Media also announced today that that it has amended certain terms of its previously announced concurrent solicitation of consents (the " Solicitation Consents") to the proposed amendments to the indenture governing Media's 9¼% Senior Secured Notes due 2019 (the " First Priority Senior Secured Notes"), and  it has extended the expiration date for the solicitation of Solicitation Consents  to 5 p.m., New York City time, on November 13, 2012 and Solicitation Consents may be revoked at any time on or prior to 5 p.m., New York City time, on November 13, 2012 (the " Revocation Deadline"). 

The terms of the solicitation of Solicitation Consents are described in the Consent Solicitation Statement, dated July 17, 2012, as supplement by the Supplement, dated October 12, 2012, the Second Supplement, dated October 18, 2012, and further supplemented by the Third Supplement, dated November 2, 2012 (collectively, the " Consent Solicitation Statement").
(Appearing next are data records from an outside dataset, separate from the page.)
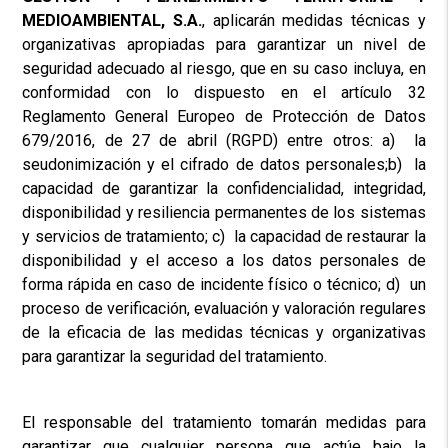
MEDIOAMBIENTAL, S.A.
, aplicarán medidas técnicas y
organizativas apropiadas para garantizar un nivel de
seguridad adecuado al riesgo, que en su caso incluya, en
conformidad con lo dispuesto en el artículo 32
Reglamento General Europeo de Protección de Datos
679/2016, de 27 de abril (RGPD) entre otros: a) la
seudonimización y el cifrado de datos personales;b) la
capacidad de garantizar la confidencialidad, integridad,
disponibilidad y resiliencia permanentes de los sistemas
y servicios de tratamiento; c) la capacidad de restaurar la
disponibilidad y el acceso a los datos personales de
forma rápida en caso de incidente físico o técnico; d) un
proceso de verificación, evaluación y valoración regulares
de la eficacia de las medidas técnicas y organizativas
para garantizar la seguridad del tratamiento.
El responsable del tratamiento tomarán medidas para
garantizar que cualquier persona que actúe bajo la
As of 4:00 p.m., New York City time, on November 2, 2012, approximately $206.6 million, or 93.9%, of the outstanding principal amount of First Priority Senior Secured Notes had validly delivered Solicitation Consents.  These results include the consents delivered by certain holders of the First Priority Senior Secured Notes pursuant to an agreement with Media. As of the date hereof, this agreement has automatically terminated in accordance with its terms and these holders may revoke their previously delivered Solicitation Consents at any time on or prior to the Revocation Deadline.